Collected data —
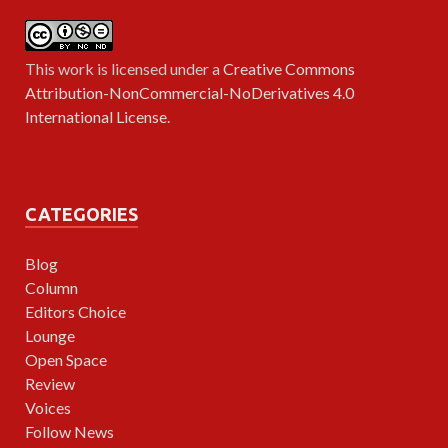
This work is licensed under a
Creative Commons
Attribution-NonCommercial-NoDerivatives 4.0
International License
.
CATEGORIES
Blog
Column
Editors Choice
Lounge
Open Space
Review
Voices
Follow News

--

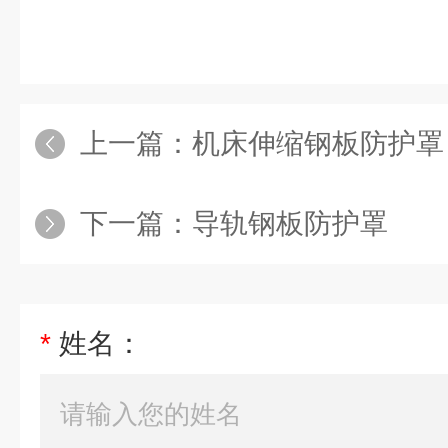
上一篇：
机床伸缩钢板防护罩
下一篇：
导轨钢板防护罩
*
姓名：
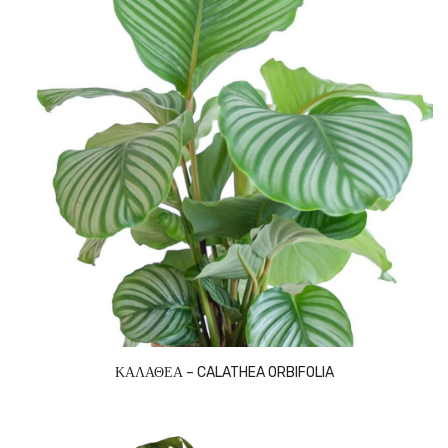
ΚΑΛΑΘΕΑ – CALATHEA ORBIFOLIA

WHAT YOU SHOULD DO —
Could you set down, line for line, the part of the records that opens with the line containing "This work is licensed under a" and closes with the line containing "Follow News", including both of those lines?

WRITTEN REPLY —
This work is licensed under a
Creative Commons
Attribution-NonCommercial-NoDerivatives 4.0
International License
.
CATEGORIES
Blog
Column
Editors Choice
Lounge
Open Space
Review
Voices
Follow News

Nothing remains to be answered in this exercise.